▶ Kutipan Terpilih:
::::::

Judicial Review Omnibus Law, Bima Arya Akan Rumuskan dengan APEKSI

Bima Arya menilai pengusulan judicial review Omnibus Law ke MK baiknya diwadahi APEKSI.

Rizki Nurmansyah
Senin, 12 Oktober 2020 | 15:39 WIB
Judicial Review Omnibus Law, Bima Arya Akan Rumuskan dengan APEKSI
Wali Kota Bogor Bima Arya Sugiarto. [Suara.com/Andi Ahmad Sulaendi]

SuaraJakarta.id - Wali Kota Bogor Bima Arya berencana melakukan uji materi atau judicial review Omnibus Law Cipta Kerja ke Mahkamah Konstitusi (MK).

Namun sebelum itu, kata Bima, dirinya akan melakukan koordinasi dengan Asosiasi Pemerintah Kota Seluruh Indonesia (APEKSI).

Bima Arya meminta kepada pengurus APEKSI untuk terlebih dahulu membahas UU Cipta Kerja (Ciptaker) sebelum melakukan judicial review ke MK.

Politikus PAN ini menilai, dalam hal mengkaji dan mengusul judicial review Omnibus Law, baiknya diwadahi oleh APEKSI, yang saat ini diketuai oleh Wali Kota Tangerang Selatan Airin Rachmi Diany.

Baca Juga:Minta Jokowi Tangguhkan Omnibus Law, Walkot Tangerang Dituding Cari Aman

"Saya meminta kepada pengurus APEKSI untuk membicarakan ini (UU Cipta Kerja), dan tindak lanjutnya saya kira sangat baik diwadahi oleh APEKSi yang saat ini ketuanya masih Ibu Airin, dan wakil APEKSI salah satunya saya," ujar Bima Arya, Senin (12/10/2020).

Airin Rachmi Diany. (Suara.com/Ria Rizki)
Wali Kota Tangerang Selatan Airin Rachmi Diany. (Suara.com/Ria Rizki)

::::::

▶ Tugas untuk Diselesaikan:
• a. Dalam kutipan tentang rencana judicial review Omnibus Law oleh Bima Arya, siapa yang saat ini menjabat sebagai ketua APEKSI?
• b. Lanjutkan berita tentang rencana judicial review Omnibus Law oleh Bima Arya mulai dari bagian terakhir yang tercantum.

▶ Data Tersimpan:
::::::

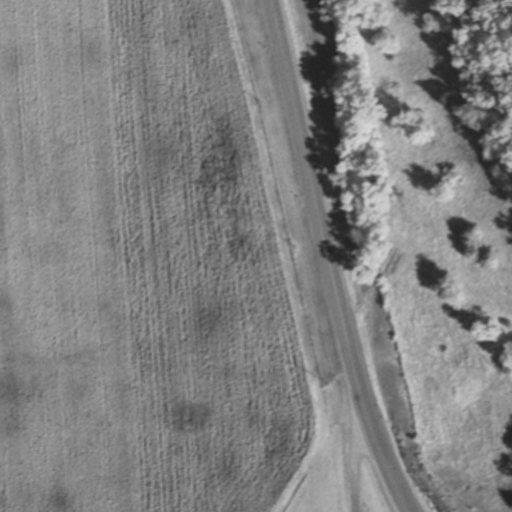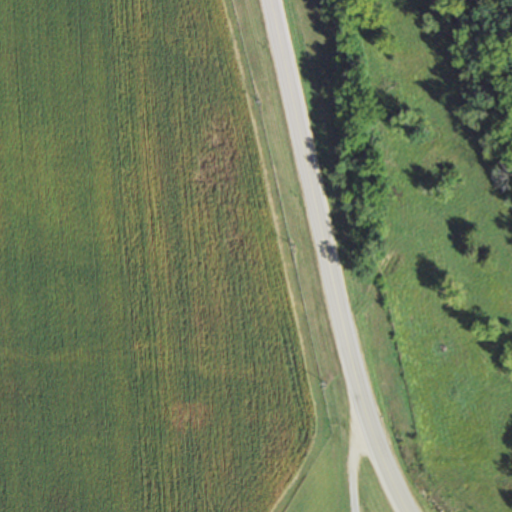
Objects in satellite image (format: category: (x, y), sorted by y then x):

::::::

▶ Jawaban Tiap Tugas:
• a. Wali Kota Tangerang Selatan, Airin Rachmi Diany.

• b.
Menurut Bima Arya, ia akan melakukan pertemuan dengan seluruh APEKSI dalam waktu dekat ini untuk membahas UU Ciptaker yang jadi polemik di tengah masyarakat.

"Kami akan melakukan pertemuan dalam waktu dekat ini, mungkin secara virtual untuk menyikapi ini (UU Cipta Kerja)," katanya.

Namun kata Bima, secara pribadi dirinya akan merekomendasikan dua langkah.

Pertama, menguji konsistensi UU Cipta Kerja dengan kontitusi daerah, dan proses judicial review ke MK.

Baca Juga:Fadli Zon: Praktik Agen Provokator di Aksi Unjuk Rasa Sudah Ada Sejak Lama

Kedua, membuka ruang partisipasi publik secara maksimal dalam proses penyusunan Peraturan Pemerintah (PP) dan Peraturan Presiden (Perpres), untuk mamastikan aturan turunan, agar memberikan kepastian terkait kewenangan daerah dan pembangunan yang berkelanjutan.

"Secara pribadi, saya akan rekomendasikan ada dua langkah, satu judicial review ke MK. Kedua perluasan partisipasi publik untuk merumuskan Peraturan Pemerintah dan Presiden. Harus membuat ruang partisipasi publik juga kedepannya," imbuhnya.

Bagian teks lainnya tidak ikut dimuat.